“I have chosen God and absolutely no other thing.” At twenty years of age, or a little less, Vincenzo was the fourth of eight children. He seemingly had all it took to be in the society that matters, but…
At twenty years of age, or a little less, Vincenzo was the fourth of eight children. He seemingly had all it took to be in the society that matters: handsome, the son of industrialists from Brescia and with the whole of life ahead of him to achieve what he wanted. But that was not the “centre” of his life. How could he realise himself fully? The meeting with the spirituality of unity that occurred in the summer of 1951 was the answer. He had no doubt.
“The Lord has buried him spiritually in this town, he who gave the land on which to build it. Since it is with death that one glorifies God. One cannot say to someone – as he did – “you are everything”, if we do not say to ourselves “we are nothing.””
This is how Chiara Lubich spoke in December 1965 about his person and his death, and Igino Giordani wrote the following about him: “He was the rich young man who responded positively to Jesus who had called him. And he felt it: he had not chosen Christ, but Christ had chosen him: he had elected him”.
Whoever knew him speaks of him as a gifted young man, full of innocence and contagious simplicity. Perhaps that is why he knew how to relate to children and young people: “In a few days’ time”, he wrote one morning, “I will be 32 years old, but I still feel like a baby.”
“Often in the past I was afraid of not knowing how to become a man. But now I seem to see in this the hand of Mary, who wants to lead me more and more in this simplicity to challenge and overcome the world.”

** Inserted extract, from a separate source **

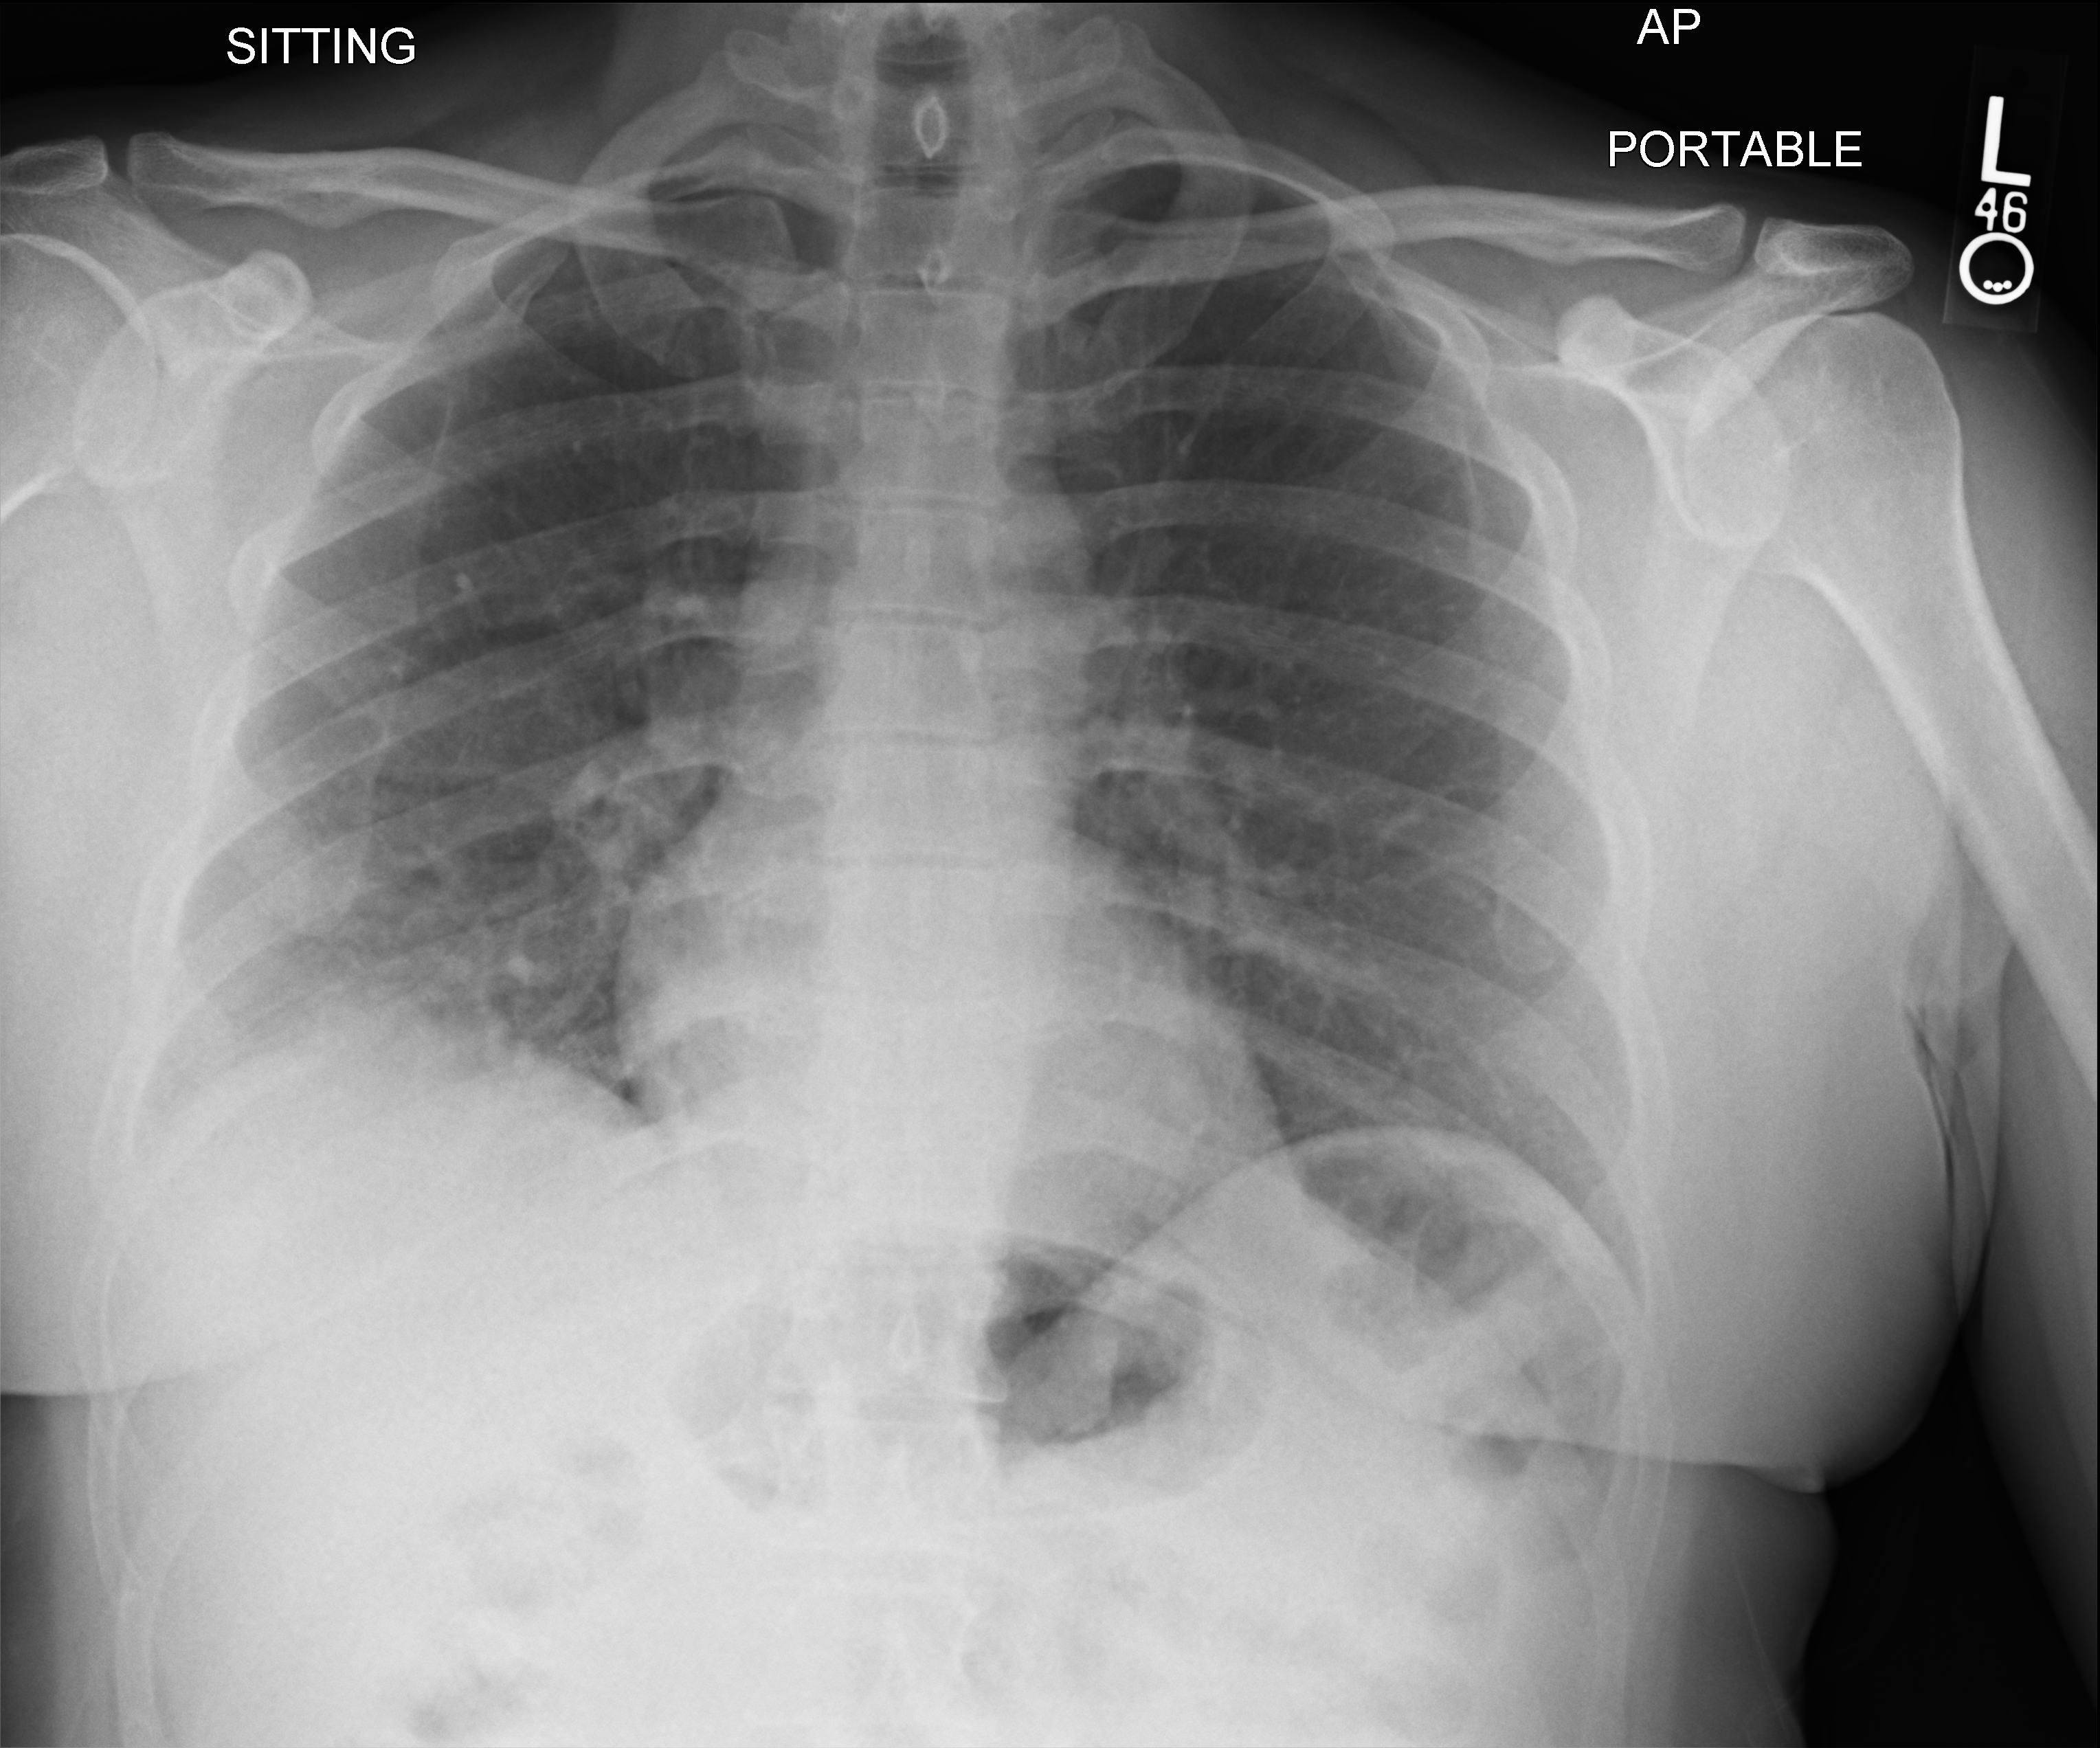
Chest X-ray (portable). Patient hospitalised with COVID-19; male, aged 18–59 years.
From the hospital-stay record, not from the radiograph (when in the stay this image was taken is not recorded): length of hospital stay: 1 day.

A simplicity that did not remain in banality. He wrote in 1960: “Now Jesus has taken me, since I have given myself to him many times, and I can no longer turn back”.
Shortly afterwards he drowned in Lake Bracciano, giving his life for a boy who was with him.
In Trevignano, on 12 July 2004, the 40th anniversary of his death, attended by 600 people, a memorial stone was placed in his honour, with the backdrop of the “blue tomb” in which his body rests, never to be found. One could see among the audience, along with family members, above all the faces of children and young people, witnessing to the dream of Eletto – a movement with many children and young people – that is now well established in the Focolare Movement.